El don, la doña, el ejecutivo, el estudiante, en fin, muchos de los seres humanos que realizan actividad alguna, necesitamos de un pequeño descanso conocido en nuestro contexto como la siesta. La duerme el conductor después de la ruta y mientras lo despachan de nuevo (Antes la dormían con las risas de Montecristo, de fondo). La duerme la señora que ya despachó almuerzos a los hijos trabajadores (Antes, la dormían con la Ley contra el Hampa o Solución a sus problemas).
La duerme el perro, solo que lo hace a cualquier hora. Lo hace el visitante a biblioteca que se quedó dormido abrazado a algún clásico ruso. La duermen los novios en contubernio de manga universitaria. La duerme la anciana con las cuentas de un rosario demorado. La duerme el gato con cara de antojarlo a uno. ¡Ah, la siesta! Bendición del cielo que nos permite dejar la mente en silencio y activar el inconsciente para limpiarnos de arquetipos junguianos.
Estas carretillas jericoanas duermen también la suya, la de brazos caídos, la de jornal vacante a la espera de algún viajecito cerca, de siete costales de yuca con perro salamero encima.
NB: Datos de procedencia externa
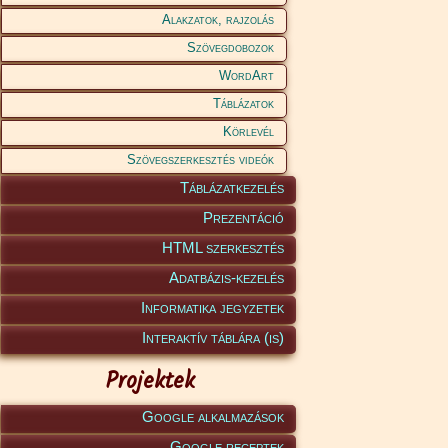
Alakzatok, rajzolás
Szövegdobozok
WordArt
Táblázatok
Körlevél
Szövegszerkesztés videók
Táblázatkezelés
Prezentáció
HTML szerkesztés
Adatbázis-kezelés
Informatika jegyzetek
Interaktív táblára (is)
Projektek
Google alkalmazások
Google receptek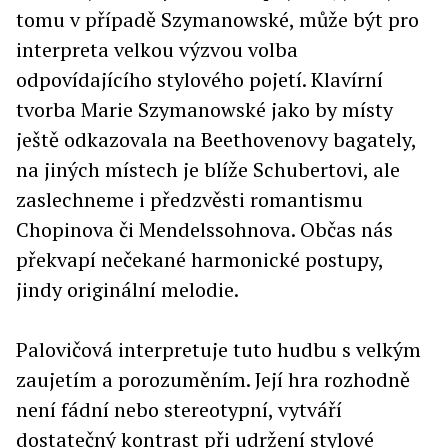
tomu v případě Szymanowské, může být pro
interpreta velkou výzvou volba
odpovídajícího stylového pojetí. Klavírní
tvorba Marie Szymanowské jako by místy
ještě odkazovala na Beethovenovy bagately,
na jiných místech je blíže Schubertovi, ale
zaslechneme i předzvěsti romantismu
Chopinova či Mendelssohnova. Občas nás
překvapí nečekané harmonické postupy,
jindy originální melodie.
Palovičová interpretuje tuto hudbu s velkým
zaujetím a porozuměním. Její hra rozhodně
není fádní nebo stereotypní, vytváří
dostatečný kontrast při udržení stylové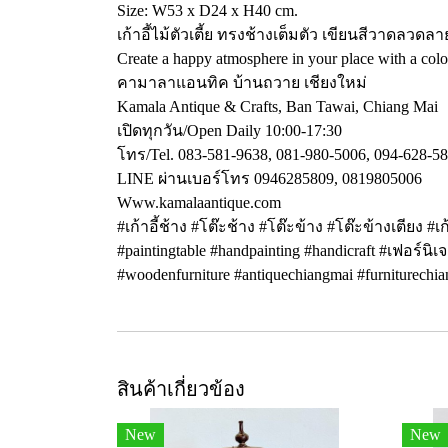
Size: W53 x D24 x H40 cm.
เก้าอี้ไม้ตัวเตี้ย ทรงช้างเต็มตัว เขียนสีวาดลว
Create a happy atmosphere in your place with a color
คามาลาแอนทิค บ้านถวาย เชียงใหม่
Kamala Antique & Crafts, Ban Tawai, Chiang Mai
เปิดทุกวัน/Open Daily 10:00-17:30
โทร/Tel. 083-581-9638, 081-980-5006, 094-628-5
LINE ผ่านเบอร์โทร 0946285809, 0819805006
Www.kamalaantique.com
#เก้าอี้ช้าง #โต๊ะช้าง #โต๊ะข้าง #โต๊ะข้างเตียง #เ
#paintingtable #handpainting #handicraft #เฟอร์นิ
#woodenfurniture #antiquechiangmai #furniturechi
สินค้าเกี่ยวข้อง
New
New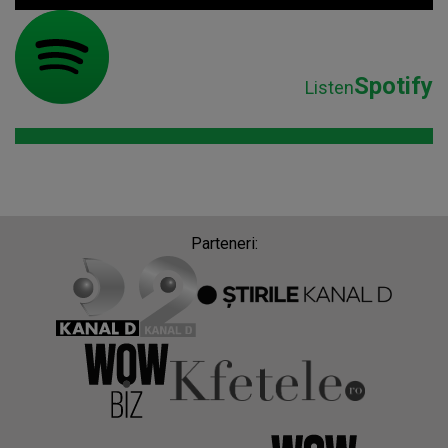
Spotify
Listen
Parteneri: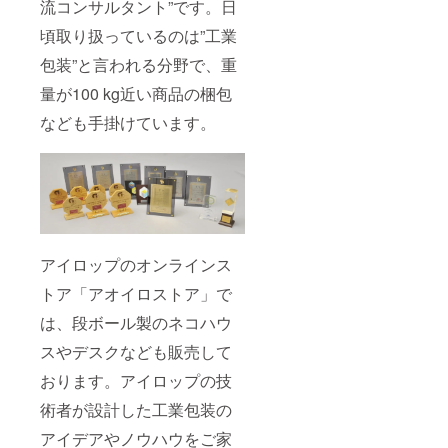
流コンサルタント”です。日
頃取り扱っているのは”工業
包装”と言われる分野で、重
量が100 kg近い商品の梱包
なども手掛けています。
アイロップのオンラインス
トア「アオイロストア」で
は、段ボール製のネコハウ
スやデスクなども販売して
おります。アイロップの技
術者が設計した工業包装の
アイデアやノウハウをご家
Allí duermen, posan cobijadas esperando que quien las alce les dé sentido. La una, cobijada con ruana de algodón; la otra, con paño viejo quizás impermeable.
Lo que ustedes piensen o imaginen complementa otras realidades… ¿quién se atreve?
Jairo Carmona Valencia:
La siesta es también una práctica religiosa, ritual sagrado en toda la Europa mediterránea, la de los vientos cálidos y vinos generosos. Ernesto Sábato, escritor argentino, en una de sus visitas a Medellín, la colocó en primer lugar en su vida, ante algunos medios de información.
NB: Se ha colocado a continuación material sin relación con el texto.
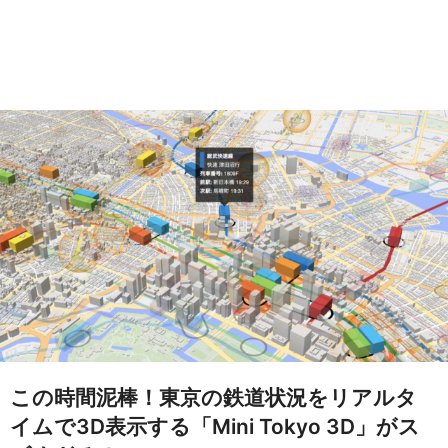
この時間泥棒！東京の鉄道状況をリアルタ
イムで3D表示する「Mini Tokyo 3D」がス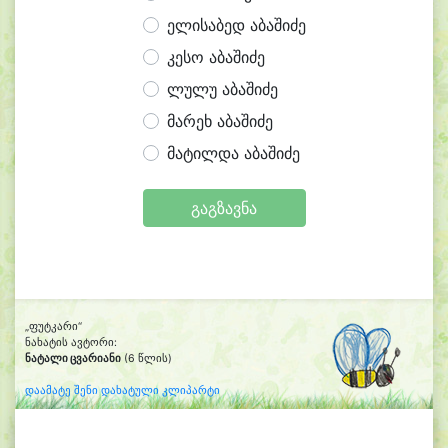
ელისაბედ აბაშიძე
კესო აბაშიძე
ლულუ აბაშიძე
მარეხ აბაშიძე
მატილდა აბაშიძე
გაგზავნა
„ფუტკარი“
ნახატის ავტორი:
ნატალი ცვარიანი
(6 წლის)
დაამატე შენი დახატული კლიპარტი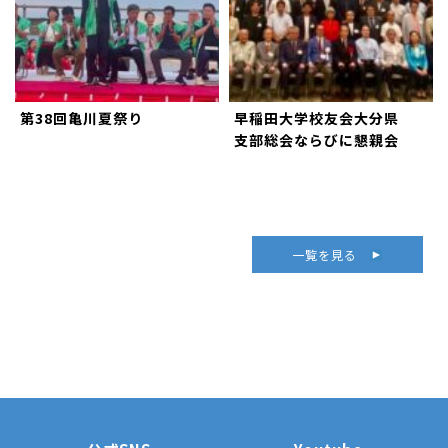
第38回亀川夏祭り
早稲田大学校友会大分県
支部総会ならびに懇親会
一覧を見る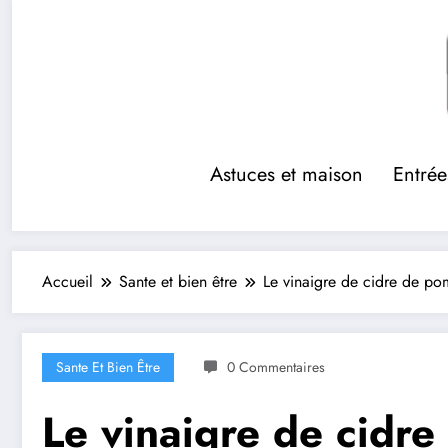
Aller
au
contenu
Astuces et maison
Entrée
Accueil
Sante et bien être
Le vinaigre de cidre de po
Sante Et Bien Être
0 Commentaires
Le vinaigre de cidre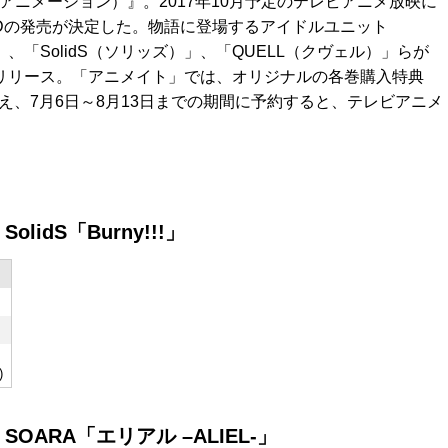
ロ・ジ・アニメーション）』。2017年10月予定のテレビアニメ放映に
Dの発売が決定した。物語に登場するアイドルユニット
」、「SolidS（ソリッズ）」、「QUELL（クヴェル）」らが
続リリース。「アニメイト」では、オリジナルの各巻購入特典
え、7月6日～8月13日までの期間に予約すると、テレビアニメ
SolidS「Burny!!!」
)
2) SOARA「エリアル –ALIEL-」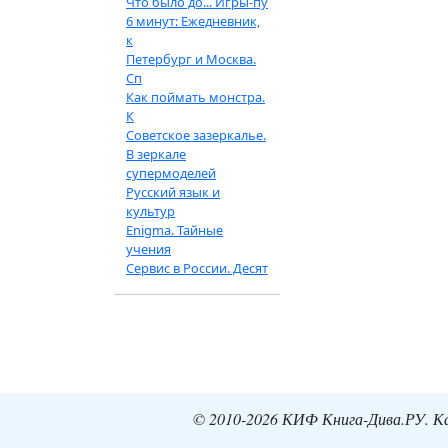
Что было до... Игры-пу
6 минут: Ежедневник,
к
Петербург и Москва.
Сп
Как поймать монстра.
К
Советское зазеркалье.
В зеркале
супермоделей
Русский язык и
культур
Enigma. Тайные
учения
Сервис в России. Десят
© 2010-2026 КИФ Книга-Дива.РУ. Кат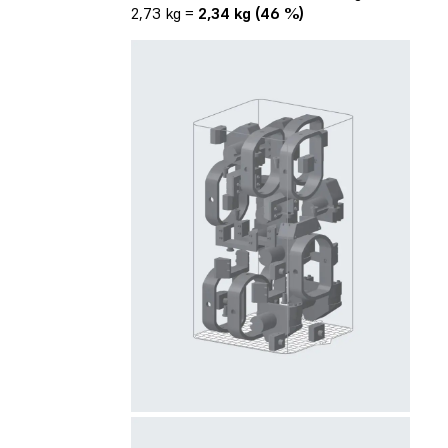
2,73 kg =
2,34 kg (46 %)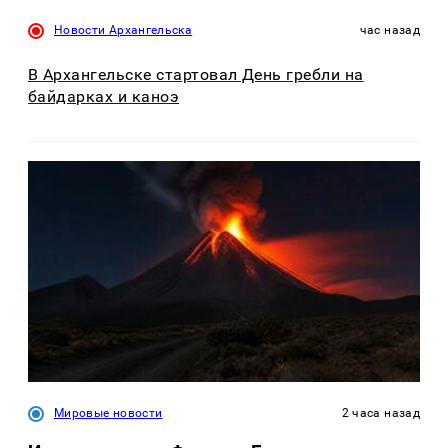
Новости Архангельска
час назад
В Архангельске стартовал День гребли на
байдарках и каноэ
Мировые новости
2 часа назад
En el Imperio del Sol Naciente o el reino del Crisantemo, como en la milenaria China desde tiempos remotos, siempre se le ha concedido sitial de honor al solaz del mediodía. Lin Yutang, erudito y filósofo chino, en uno de sus tantos libros, reía de buena gana diciendo que le asombraba cómo los occidentales se ajustaban la cintura con correas de cuero, cuando ellos andaban todo el día en pijama y si acaso usaban un cinturón de seda. La cultura Budista practicada en toda Asia, le da excesiva importancia al descanso y a la meditación, para nosotros símbolo de pereza.
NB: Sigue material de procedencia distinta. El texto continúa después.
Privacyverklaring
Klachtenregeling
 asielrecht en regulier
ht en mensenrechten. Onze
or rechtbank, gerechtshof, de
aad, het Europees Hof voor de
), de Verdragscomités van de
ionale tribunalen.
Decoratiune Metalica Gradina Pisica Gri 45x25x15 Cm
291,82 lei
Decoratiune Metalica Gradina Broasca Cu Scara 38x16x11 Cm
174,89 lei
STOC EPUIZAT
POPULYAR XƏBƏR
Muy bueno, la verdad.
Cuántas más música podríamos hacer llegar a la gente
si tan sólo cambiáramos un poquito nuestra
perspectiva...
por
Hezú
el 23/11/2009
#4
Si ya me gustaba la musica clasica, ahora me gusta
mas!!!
Esas carretillas jericoanas, primas hermanas de las que yo conocí en el Medellín antaño, quizás un poco más libertinas que las primeras, servían no solo para una simple siesta; estas últimas eran verdaderos altares donde se rendía culto a Venus y a Eros, bajo el silencio cómplice de la noche. Entre ellas no había recato, ni gazmoñerías, como tampoco lo había entre sus sudados y fatigados dueños.